Но в реальной жизни все оказалось иначе. Я делала все это, и не один раз. Казалось, что работа резидента заключалась в том, чтобы как можно быстрее выполнить задачу и не тормозить процесс, задавая слишком много вопросов. Чтобы успешно совмещать работу и получение информации, следовало приспособиться к системе, которая требовала эффективности, часто за счет пропуска личной истории пациентов. Перейдя из студенческой аудитории в больницу, я узнала, что социальный анамнез — выяснение условий жизни больного, его окружения, наличия собаки, пристрастия к наркотикам или особенностей работы — хоть и может быть интересен, но, в общем-то, не необходим. К середине первого года резидентуры я начала копировать социальный анамнез из предыдущих записей в истории болезни, порой даже не вчитываясь в слова, всякий раз, когда торопилась или была слишком усталой, то есть почти всегда. Надоедало задавать одни и те же вопросы снова и снова. Да и насколько значимы для меня могли быть ответы, если моя роль естественным образом заканчивалась, как только больные покидали ОИТ или кабинет амбулаторного приема?

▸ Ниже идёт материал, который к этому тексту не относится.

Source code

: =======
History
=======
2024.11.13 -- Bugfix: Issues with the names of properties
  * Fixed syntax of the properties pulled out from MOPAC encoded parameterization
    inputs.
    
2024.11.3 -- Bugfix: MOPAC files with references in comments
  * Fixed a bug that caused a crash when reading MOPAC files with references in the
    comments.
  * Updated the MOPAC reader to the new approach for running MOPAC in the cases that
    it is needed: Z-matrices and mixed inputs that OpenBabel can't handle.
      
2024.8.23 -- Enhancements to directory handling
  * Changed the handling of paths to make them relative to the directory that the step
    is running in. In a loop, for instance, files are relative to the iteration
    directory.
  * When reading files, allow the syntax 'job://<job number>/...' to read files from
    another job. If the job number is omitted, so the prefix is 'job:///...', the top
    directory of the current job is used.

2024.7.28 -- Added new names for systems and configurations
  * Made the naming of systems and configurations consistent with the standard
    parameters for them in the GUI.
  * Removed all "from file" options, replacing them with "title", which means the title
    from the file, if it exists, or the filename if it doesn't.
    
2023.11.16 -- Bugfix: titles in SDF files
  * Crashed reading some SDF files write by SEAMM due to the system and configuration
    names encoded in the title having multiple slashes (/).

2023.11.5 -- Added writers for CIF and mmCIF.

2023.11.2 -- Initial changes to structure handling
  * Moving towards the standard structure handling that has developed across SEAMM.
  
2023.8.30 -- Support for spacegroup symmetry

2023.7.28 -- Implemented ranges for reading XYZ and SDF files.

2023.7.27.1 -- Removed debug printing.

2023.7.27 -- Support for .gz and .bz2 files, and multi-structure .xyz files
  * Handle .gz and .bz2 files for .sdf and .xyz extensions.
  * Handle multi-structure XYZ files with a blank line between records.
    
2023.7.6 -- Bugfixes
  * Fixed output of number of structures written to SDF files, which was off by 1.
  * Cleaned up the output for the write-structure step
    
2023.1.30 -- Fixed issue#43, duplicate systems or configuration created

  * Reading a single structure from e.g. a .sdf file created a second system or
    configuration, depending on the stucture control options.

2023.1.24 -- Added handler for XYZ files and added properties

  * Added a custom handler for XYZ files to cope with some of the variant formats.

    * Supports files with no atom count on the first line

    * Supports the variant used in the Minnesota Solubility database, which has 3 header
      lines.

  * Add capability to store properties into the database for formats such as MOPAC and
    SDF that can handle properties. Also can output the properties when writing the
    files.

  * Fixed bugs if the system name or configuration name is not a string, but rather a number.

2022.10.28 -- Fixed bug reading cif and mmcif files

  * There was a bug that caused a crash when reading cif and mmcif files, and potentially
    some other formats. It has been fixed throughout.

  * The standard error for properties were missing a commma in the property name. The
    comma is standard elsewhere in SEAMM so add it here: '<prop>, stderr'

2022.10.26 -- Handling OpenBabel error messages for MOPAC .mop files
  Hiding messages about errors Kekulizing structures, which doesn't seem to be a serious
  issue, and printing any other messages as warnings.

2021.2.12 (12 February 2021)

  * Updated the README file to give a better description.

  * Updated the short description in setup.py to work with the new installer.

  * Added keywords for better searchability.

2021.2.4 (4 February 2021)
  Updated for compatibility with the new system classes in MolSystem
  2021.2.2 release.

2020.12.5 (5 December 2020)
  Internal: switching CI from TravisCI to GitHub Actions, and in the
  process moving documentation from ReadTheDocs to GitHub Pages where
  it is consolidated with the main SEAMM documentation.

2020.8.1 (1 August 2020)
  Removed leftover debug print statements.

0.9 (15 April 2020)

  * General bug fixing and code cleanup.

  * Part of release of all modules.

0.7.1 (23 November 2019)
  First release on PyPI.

В администрации меня отчитали, во-первых, за нарушение границ, когда я приняла запрос в «Фейсбуке», а во-вторых, за желание узнать, что произошло с пациентом потом. Я извинилась. Мне стало стыдно за мое любопытство, которое в тот момент мне самой показалось недостойным. Я не должна заглядывать в историю болезни пациента, если перестала его лечить и нести за него ответственность. Впрочем, едва ли у меня останется на это время — в ОИТ всегда есть чем заняться. Как раз в этот момент раздался пронзительный сигнал моего пейджера, оторвавший меня от раздумий. «Прошу меня извинить, — я кивнула на пейджер. — Мне надо идти». В ОИТ поступил новый пациент, которым мне предстояло заняться. Я повесила на шею фонендоскоп, взяла папку с историями болезни и вышла из кабинета, не оглядываясь.

2 Десять процентов

Я уже несколько месяцев проходила специализацию по интенсивной терапии, ради чего переехала из Нью-Йорка в Бостон, когда одним субботним днем пришла на подработку в отделении респираторной интенсивной терапии (ОРИТ) в Массачусетской больнице общего профиля. Здесь мне должны были платить $80 в час за работу с пациентами, выписанными из отделения интенсивной терапии, но полностью не восстановившимися. Обычно эти больные не могут дышать самостоятельно, и их приходится держать на аппарате искусственной вентиляции легких (ИВЛ). Такие пациенты подвержены инфекциям, часто бредят, возбужденное состояние сменяется затишьем. Достаточно «стабильные», чтобы не нуждаться в постоянном наблюдении, но слишком больные для перевода в общее отделение или дом инвалидов, эти пациенты оказываются в этом специальном подразделении больницы, где проводят недели или месяцы. Я считаю это место настоящим чистилищем. Но у меня оставались свободными выходные, а получая зарплату резидента, я научилась не слишком привередничать с подработками, особенно если работать можно было днем, а не ночью.